When the vertical load only considers the self-weight of soil and the structure, the shear force of traditional center column shows a gradual decrease after reaching the peak value. In contrast, although the peak shear force borne by the split column is only about 1/3 of that of the traditional one, its horizontal deformation capacity is excellent, and there is no obvious decreasing section. The split column can still bear the shear deformation even though the inter-story drift ratio has reached 1/100.

When the vertical loads consider both gravity and inertia forces, both the upper and the lower traditional columns show a significant decreasing trend after exceeding the peak shear force during the pushover process, and the decreasing trend in Figure 15 is more obvious than the decreasing trend in Figure 14. This step illustrates that the vertical inertia force of the overlying soil has an important influence on the seismic performance of underground structures. At this time, although the split column still needs to bear a large vertical pressure, its deformation capacity is outstanding and has good ductility performance.

Figure 16 presents the equivalent plastic strains of center column concrete under four typical cases of inter-story drift ratio, which are 1/1000, 1/550, 1/250, and 1/100 [49,50], corresponding to their respective color areas in Figure 16. Upon implementing the split column configuration, it is observed that the concrete’s equivalent plastic strain throughout various phases consistently registers lower values in comparison to the traditional monolithic column. When the inter-story drift ratio reaches 1/100, the maximum equivalent plastic strain of concrete in the split column is about 0.25%. The zones of concrete damage are uniformly distributed around the top and bottom sections of split column, representing a prominent departure from the failure pattern exhibited by the prototype monolithic columns.

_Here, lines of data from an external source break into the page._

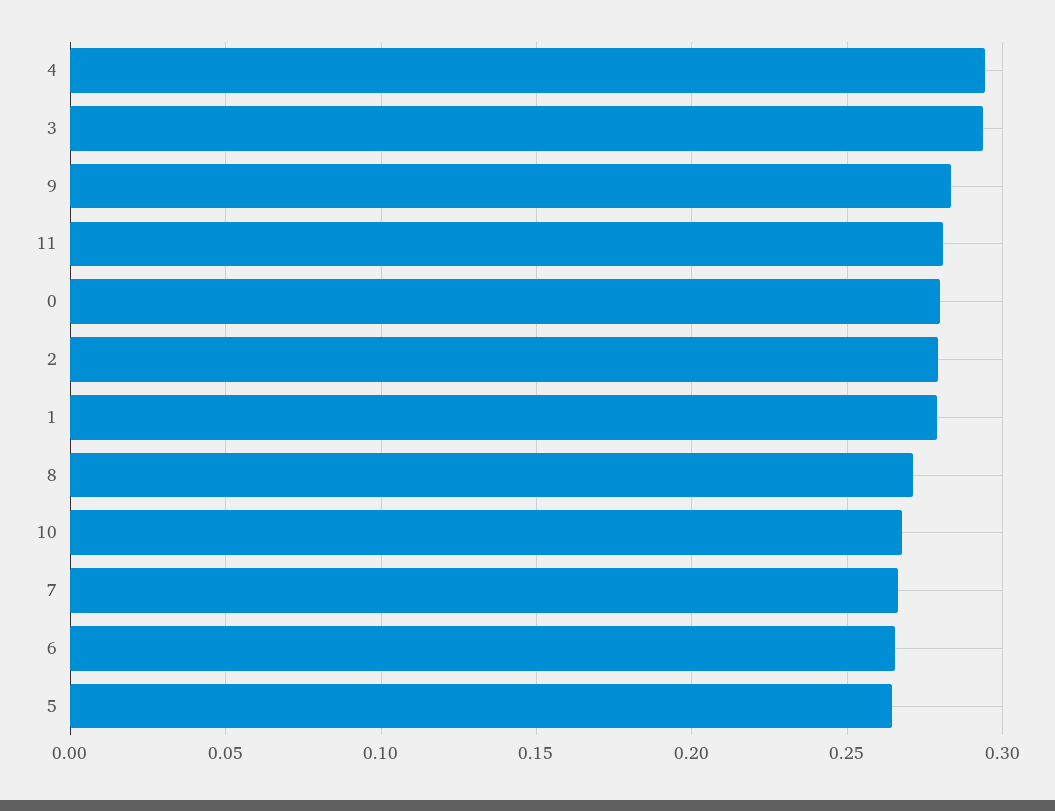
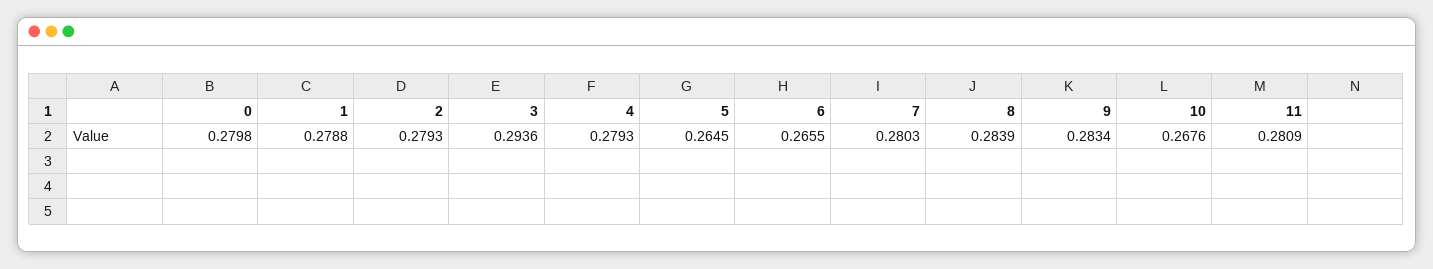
  {
-   "4": 0.295,
+   "4": 0.2793,
    "3": 0.2936,
    "9": 0.2834,
    "11": 0.2809,
    "0": 0.2798,
    "2": 0.2793,
    "1": 0.2788,
-   "8": 0.27,
+   "8": 0.2839,
    "10": 0.2676,
-   "7": 0.265,
+   "7": 0.2803,
    "6": 0.2655,
    "5": 0.2645
  }

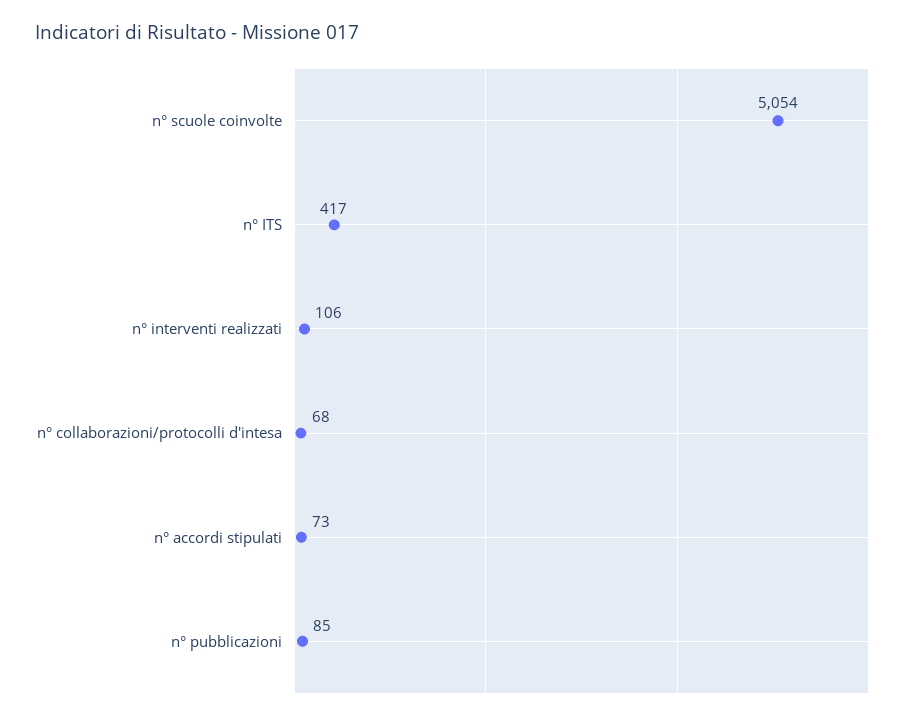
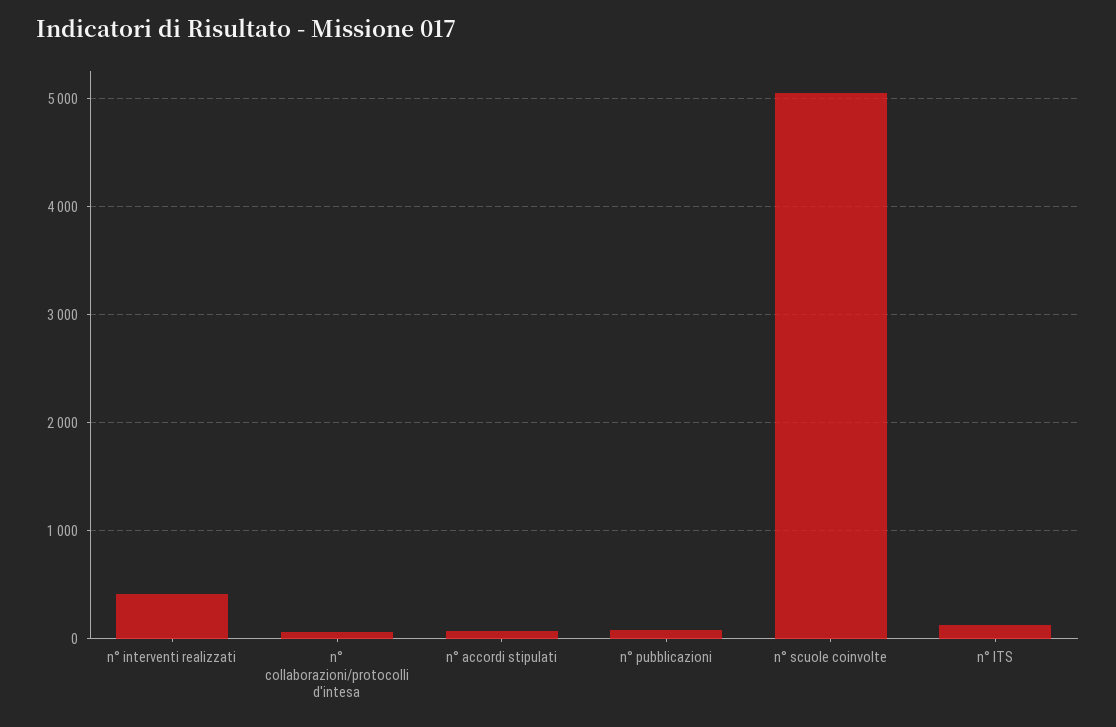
  {
    "n° scuole coinvolte": 5054,
-   "n° ITS": 417,
+   "n° ITS": 100,
-   "n° interventi realizzati": 106,
+   "n° interventi realizzati": 400,
    "n° collaborazioni/protocolli d'intesa": 68,
    "n° accordi stipulati": 73,
    "n° pubblicazioni": 85
  }

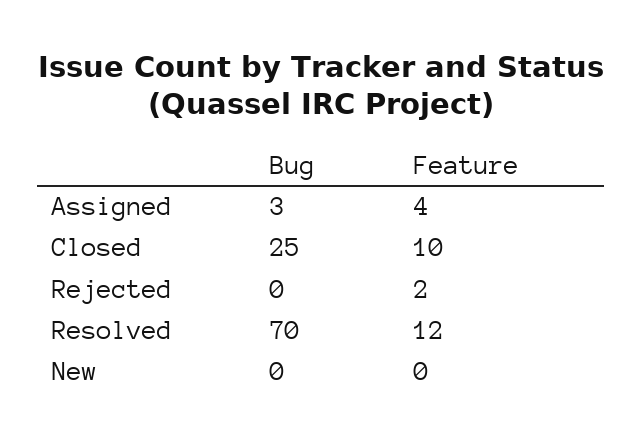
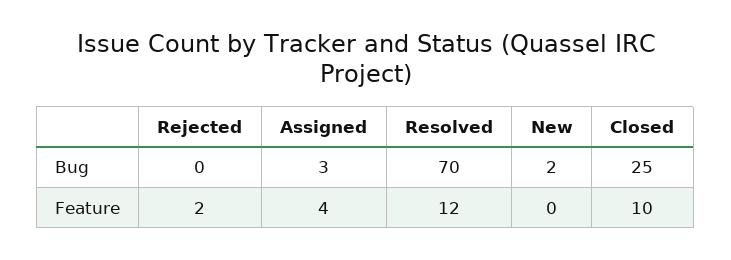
  {
    "Bug": {
      "Assigned": 3,
      "Closed": 25,
      "Rejected": 0,
      "Resolved": 70,
-     "New": 0
+     "New": 2
    },
    "Feature": {
      "Assigned": 4,
      "Closed": 10,
      "Rejected": 2,
      "Resolved": 12,
      "New": 0
    }
  }

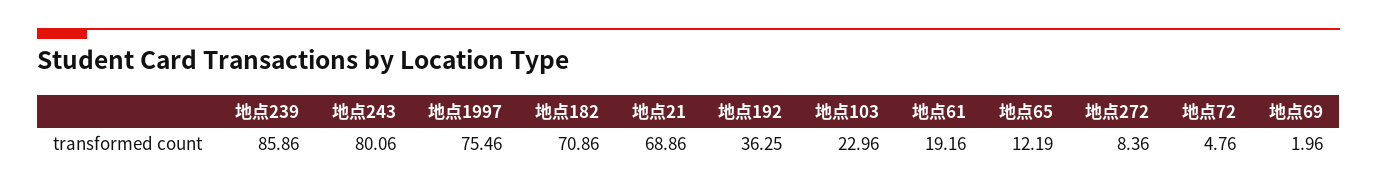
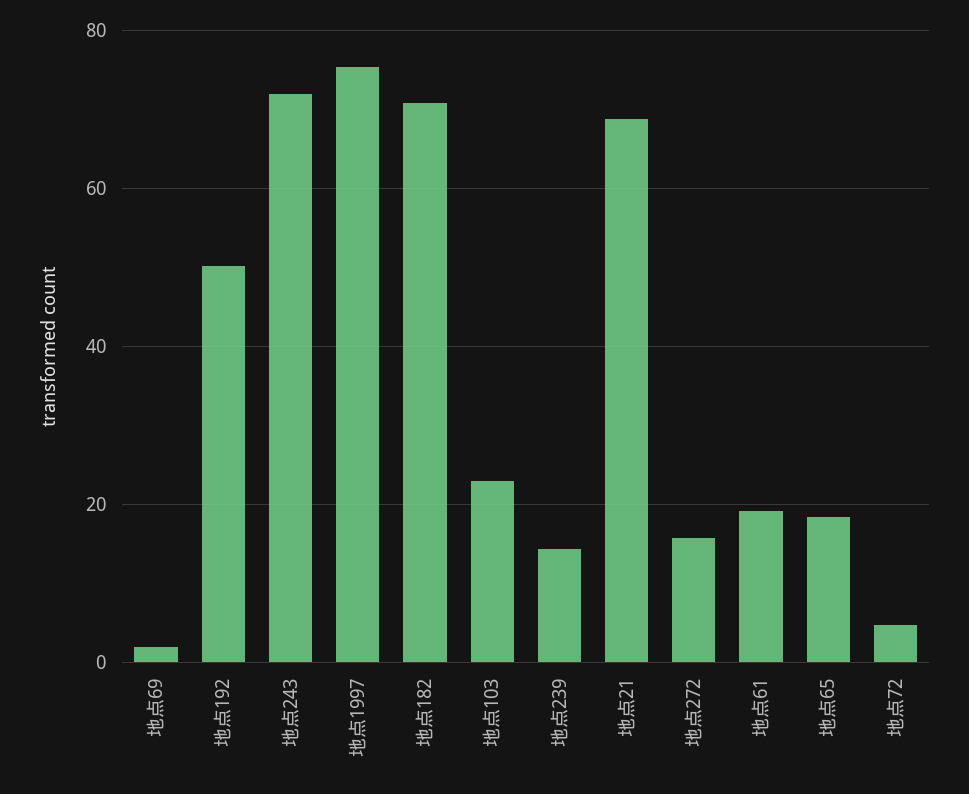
  {
-   "地点239": 85.86,
+   "地点239": 14,
-   "地点243": 80.06,
+   "地点243": 72,
    "地点1997": 75.46,
    "地点182": 70.86,
    "地点21": 68.86,
-   "地点192": 36.25,
+   "地点192": 50,
    "地点103": 22.96,
    "地点61": 19.16,
-   "地点65": 12.19,
+   "地点65": 18,
-   "地点272": 8.36,
+   "地点272": 16,
    "地点72": 4.76,
    "地点69": 1.96
  }

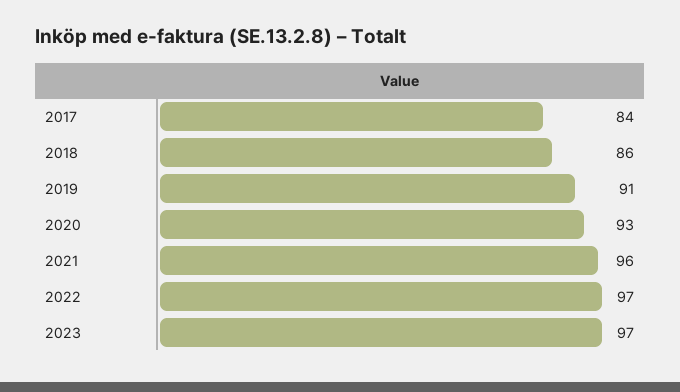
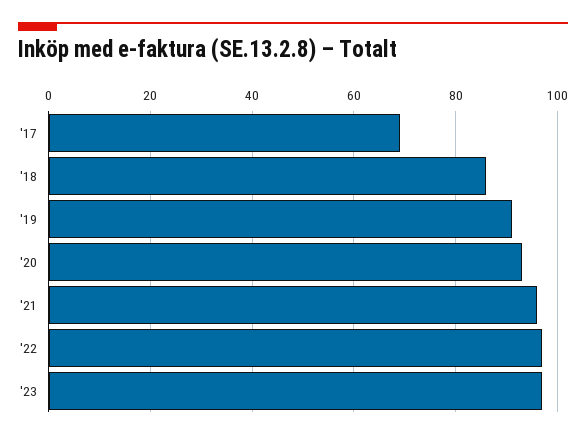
  {
-   "2017": 84,
+   "2017": 70,
    "2018": 86,
    "2019": 91,
    "2020": 93,
    "2021": 96,
    "2022": 97,
    "2023": 97
  }

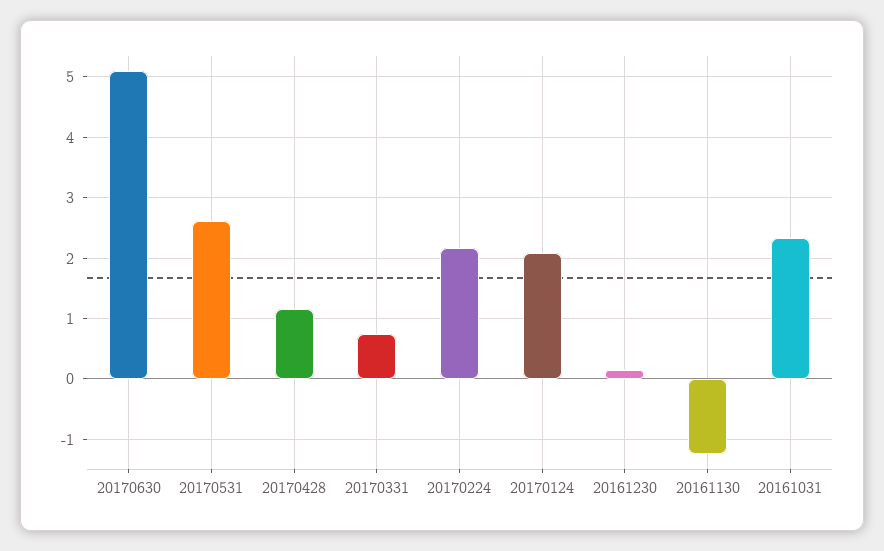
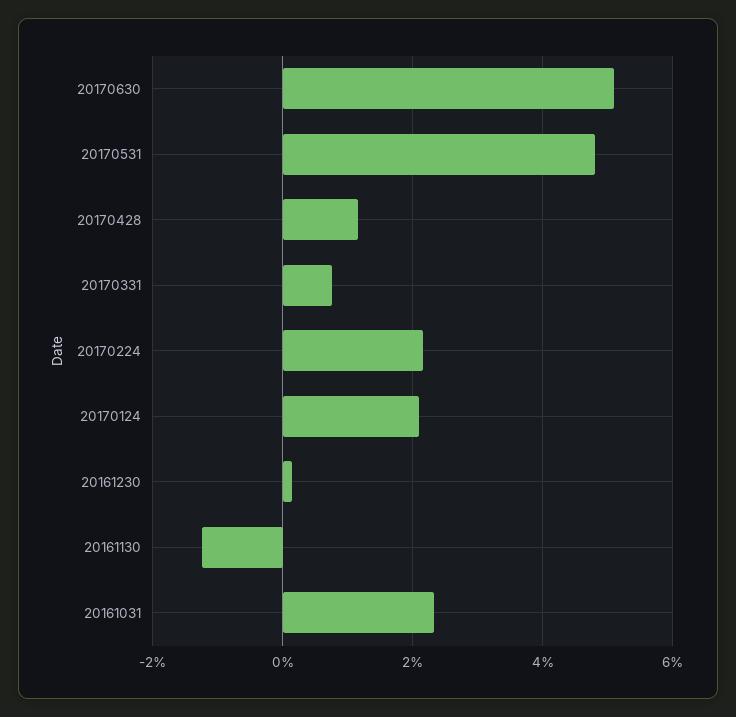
  {
    "20170630": 5.1,
-   "20170531": 2.6,
+   "20170531": 4.8,
    "20170428": 1.2,
    "20170331": 0.8,
    "20170224": 2.2,
    "20170124": 2.1,
    "20161230": 0.1,
    "20161130": -1.2,
    "20161031": 2.3
  }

In addition, comparing Figure 11, Figure 12 and Figure 16, it can also be found that the equivalent plastic strain distribution mode shown in Figure 12 is closer to that shown in Figure 16, which means that Mode B is preferred for the pushover analysis of underground structures. Specifically, the horizontal drift is applied while the rotation degrees of freedom at the top of the column are also restrained. This particular pushover methodology serves to accurately simulate the stress distribution within columns of underground structures, thereby yielding more authentic seismic performance curves.

7. Conclusions

This study draws inspiration from the seismic design concept of split columns in high-rise building structures, and sets up split columns in a two-story, two-span subway station to form a new structural system. Through quasi-static pushover analysis of the middle column and soil–structure system, the main conclusions obtained are as follows:

(1)

When the cross-sectional area and the longitudinal reinforcement ratio is similar, the horizontal bearing capacity of split columns is reduced compared to traditional columns, and the stiffness of split columns is basically lower than that of traditional columns under various loading displacements.

(2)

Compared to traditional columns, split column components have better displacement capacity, and the ultimate inter-story drift ratio of split columns under high axial compression ratio is 1.5-fold higher than that of traditional columns.

(3)

Although the ability of split columns to share shear and bending moments is reduced compared to traditional columns, they still have higher vertical bearing capacity under larger horizontal deformations, and the damage to split columns is much smaller than that of traditional columns under the same inter-story displacement angle.

(4)

The working mechanism is to avoid the central column bearing excessive shear and bending forces, while fully utilizing the vertical support capacity and horizontal deformation capacity of split columns. Compared to traditional columns, the construction steps of split columns are more complex. To promote the application of split columns in underground structures, it is necessary to strengthen both experimental research and construction technology research.